I’m no Andrew Ng but it covers pretty much everything you need to know the mathematics behind a standard ANN. Here’s the syllabus if you’re curious.
Alright enough of that. What else you got?
Non-learning Artificial Intelligence
I was lucky enough to get my hands on the 2020 copy of Artificial Intelligence: A Modern Approach, a beautiful (and large) textbook by Stuart Russell and Peter Norvig.
Working my way through the textbook, I wrote articles and coded a few systems. I’ve currently stopped going through it for now while I attempt a few other problems.
I wrote articles and coded rule-based systems like above as well as genetic algorithms.
Writing on Modern Transcendentalism
I usually don’t do a whole feature thing about an article, but my article on the philosophy of transcendentalism got quite a bit of notice.
I was fortunate enough for my article to be translated into Greek and featured in the Greek philosophy publication, Orthos Logos. You can take a look at the translation here (press the link below the blue button if you want to see the whole thing).
Small things
I did a few other small things that aren’t worth big headlines, so here are those things
I taught myself Julia which is an awesome language and everyone should use it for all things. It’s as simple semantically as python but runs as fast as C.

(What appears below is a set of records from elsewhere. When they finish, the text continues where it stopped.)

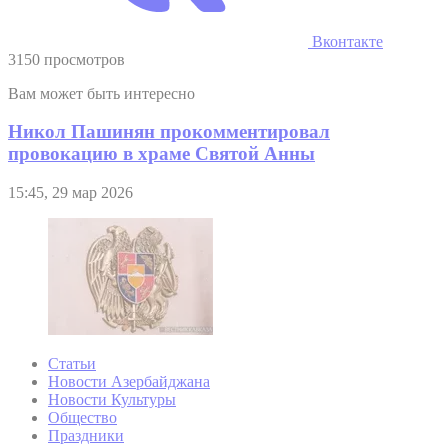
Вконтакте
3150 просмотров
Вам может быть интересно
Никол Пашинян прокомментировал
провокацию в храме Святой Анны
15:45, 29 мар 2026
Статьи
Новости Азербайджана
Новости Культуры
Общество
Праздники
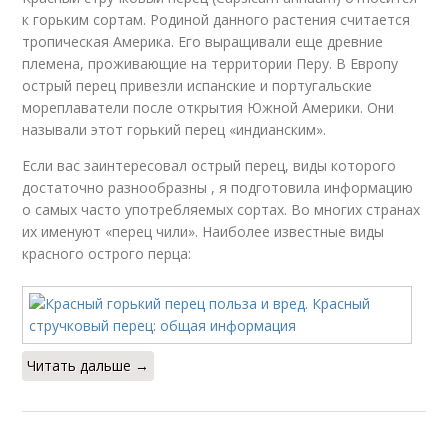
к горьким сортам. Родиной данного растения считается
тропическая Америка. Его выращивали еще древние
племена, проживающие на территории Перу. В Европу
острый перец привезли испанские и португальские
мореплаватели после открытия Южной Америки. Они
называли этот горький перец «индианским».
Если вас заинтересовал острый перец, виды которого
достаточно разнообразны , я подготовила информацию
о самых часто употребляемых сортах. Во многих странах
их именуют «перец чили». Наиболее известные виды
красного острого перца:
Читать дальше →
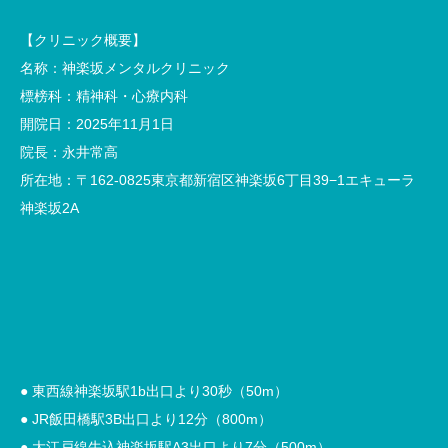
【クリニック概要】
名称：神楽坂メンタルクリニック
標榜科：精神科・心療内科
開院日：2025年11月1日
院長：永井常高
所在地：〒162-0825東京都新宿区神楽坂6丁目39−1エキューラ
神楽坂2A
● 東西線神楽坂駅1b出口より30秒（50m）
● JR飯田橋駅3B出口より12分（800m）
● 大江戸線牛込神楽坂駅A3出口より7分（500m）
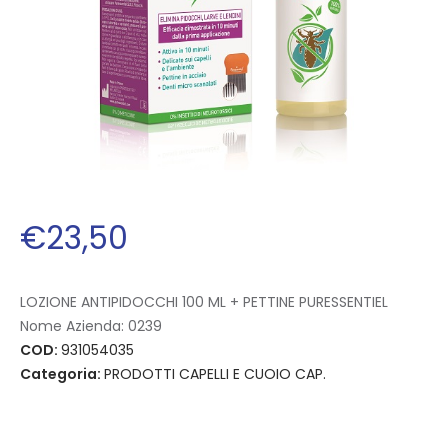
€
23
,
50
LOZIONE ANTIPIDOCCHI 100 ML + PETTINE PURESSENTIEL
Nome Azienda:
0239
COD:
931054035
Categoria:
PRODOTTI CAPELLI E CUOIO CAP.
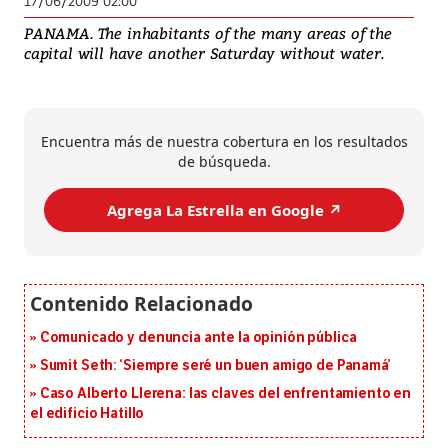
17/06/2009 02:00
PANAMA. The inhabitants of the many areas of the
capital will have another Saturday without water.
Encuentra más de nuestra cobertura en los resultados
de búsqueda.
Agrega La Estrella en Google ↗️
Comunicado y denuncia ante la opinión pública
Sumit Seth: ‘Siempre seré un buen amigo de Panamá’
Caso Alberto Llerena: las claves del enfrentamiento en
el edificio Hatillo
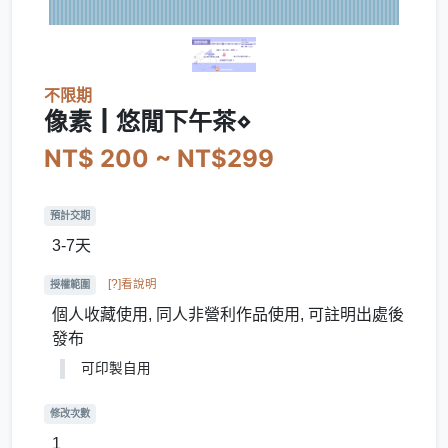
不限期
像素┃悠閒下午茶⋄
NT$ 200 ~ NT$299
預計交期
3-7天
[?]看說明
授權範圍
個人收藏使用, 同人非營利作品使用, 可註明出處後
發布
可印製自用
修改次數
1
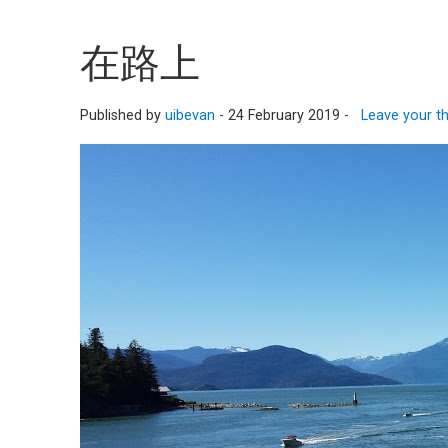
在路上
Published by
uibevan
-
24 February 2019 -
Leave your t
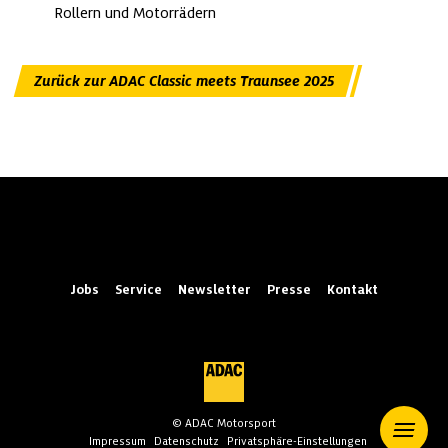
Rollern und Motorrädern
Zurück zur ADAC Classic meets Traunsee 2025
Jobs
Service
Newsletter
Presse
Kontakt
© ADAC Motorsport
Impressum
Datenschutz
Privatsphäre-Einstellungen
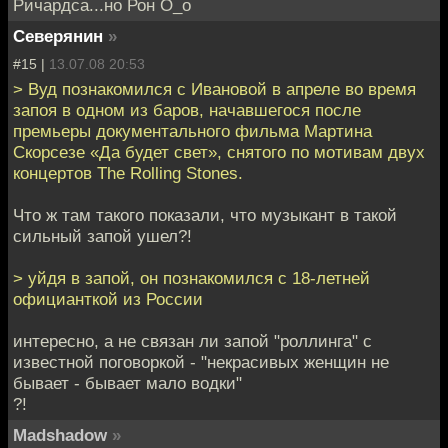
Ричардса...но Рон O_o
Северянин
»
#15 |
13.07.08 20:53
> Вуд познакомился с Ивановой в апреле во время
запоя в одном из баров, начавшегося после
премьеры документального фильма Мартина
Скорсезе «Да будет свет», снятого по мотивам двух
концертов The Rolling Stones.
Что ж там такого показали, что музыкант в такой
сильный запой ушел?!
> уйдя в запой, он познакомился с 18-летней
официанткой из России
интересно, а не связан ли запой "роллинга" с
известной поговоркой - "некрасивых женщин не
бывает - бывает мало водки"
?!
Madshadow
»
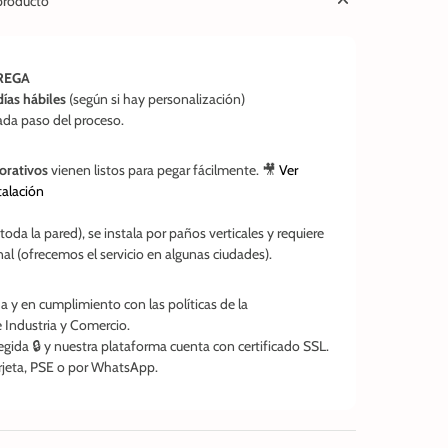
producto
REGA
días hábiles
(según si hay personalización)
da paso del proceso.
corativos
vienen listos para pegar fácilmente. 🎥
Ver
talación
 toda la pared), se instala por paños verticales y requiere
nal (ofrecemos el servicio en algunas ciudades).
 y en cumplimiento con las políticas de la
 Industria y Comercio.
gida 🔒 y nuestra plataforma cuenta con certificado SSL.
arjeta, PSE o por WhatsApp.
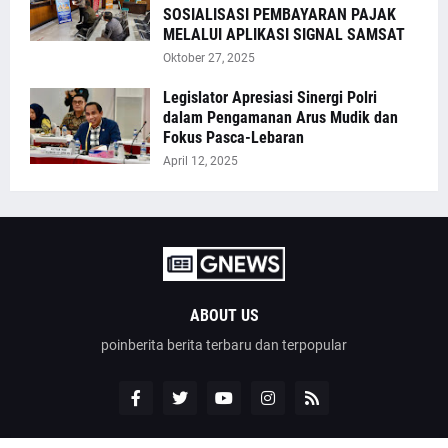
SOSIALISASI PEMBAYARAN PAJAK
MELALUI APLIKASI SIGNAL SAMSAT
Oktober 27, 2025
Legislator Apresiasi Sinergi Polri
dalam Pengamanan Arus Mudik dan
Fokus Pasca-Lebaran
April 12, 2025
ABOUT US
poinberita berita terbaru dan terpopular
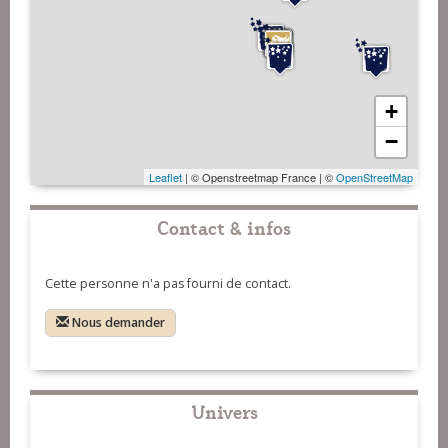
+
−
Leaflet
| © Openstreetmap France | ©
OpenStreetMap
Contact & infos
Cette personne n'a pas fourni de contact.
Nous demander
Univers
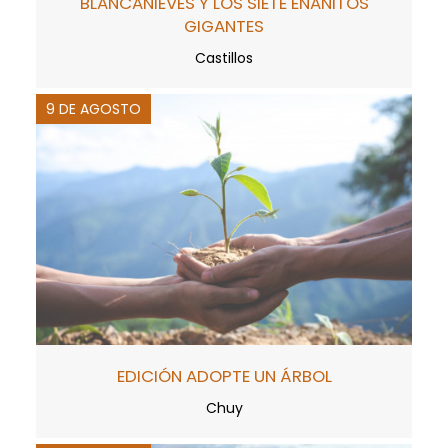
BLANCANIEVES Y LOS SIETE ENANITOS
GIGANTES
Castillos
9 DE AGOSTO
EDICIÓN ADOPTE UN ÁRBOL
Chuy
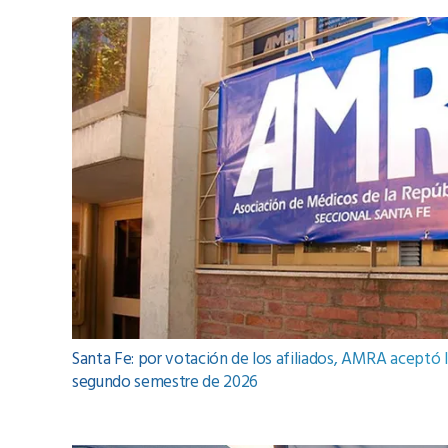
Santa Fe: por votación de los afiliados, AMRA aceptó la
segundo semestre de 2026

I wrote eight or so articles.
I made my personal website.
A mobile game on birds and conservation I co-created, secured funding and is set for launch in spring of 2021 (this is actually not a small thing but I can’t say all the details yet).
My practical application task for the next couple months - programming a segmentation and computer vision software to detect protein localization within images of many cells using weakly labeled data. more details later.
Thanks for reading this. See you in two months.